There are people willing to spend a lot of money on these things.

[Ranget]

Quote:

Originally Posted by Hungry Man

Yep, it's very sophisticated and there was obviously a massive budget behind it. Probably the US government as well.

This was a more targeted attack so it makes sense that it stayed in one location. It wasn't something hosted on a webpage it was spread through local networks after an initial targeted infection.

But, yes, it's entirely possible and even likely that there are more malware (wtf is the plural of malware) out there like Flame with large budgets behind them, which is why it's important to go beyond simply patching.

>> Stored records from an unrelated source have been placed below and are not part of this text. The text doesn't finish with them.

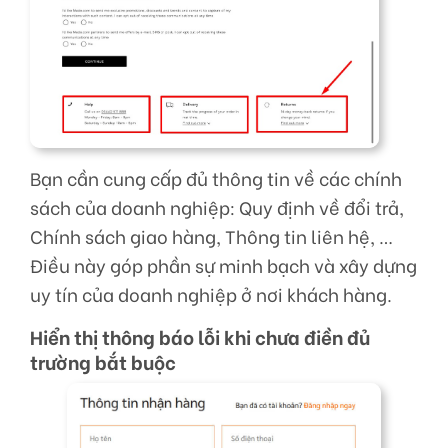
Bạn cần cung cấp đủ thông tin về các chính
sách của doanh nghiệp: Quy định về đổi trả,
Chính sách giao hàng, Thông tin liên hệ, …
Điều này góp phần sự minh bạch và xây dựng
uy tín của doanh nghiệp ở nơi khách hàng.
Hiển thị thông báo lỗi khi chưa điền đủ
trường bắt buộc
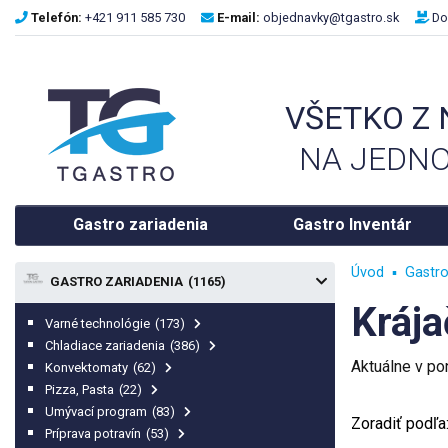
Telefón:
+421 911 585 730
E-mail:
objednavky@tgastro.sk
Do
VŠETKO Z
NA JEDNO
Gastro zariadenia
Gastro Inventár
Úvod
Gastro
GASTRO ZARIADENIA
(1165)
Krája
Varné technológie
(173)
Chladiace zariadenia
(386)
Aktuálne v p
Konvektomaty
(62)
Pizza, Pasta
(22)
Umývací program
(83)
Zoradiť podľa
Príprava potravín
(53)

There are people willing to spend a lot of money on these things.

i think someday in the Future i will Buy a Computer forensic company just for the Peace of MIND xD

Dude this world is twisted beyond our imagination

[tomazyk]

Kaspersky Lab researchers find out that Stuxnet and Flame developers were connected:

http://www.kaspersky.co.uk/about/new..._are_connected

[Tarnak]

I remember when I was interested, once...ho-hum!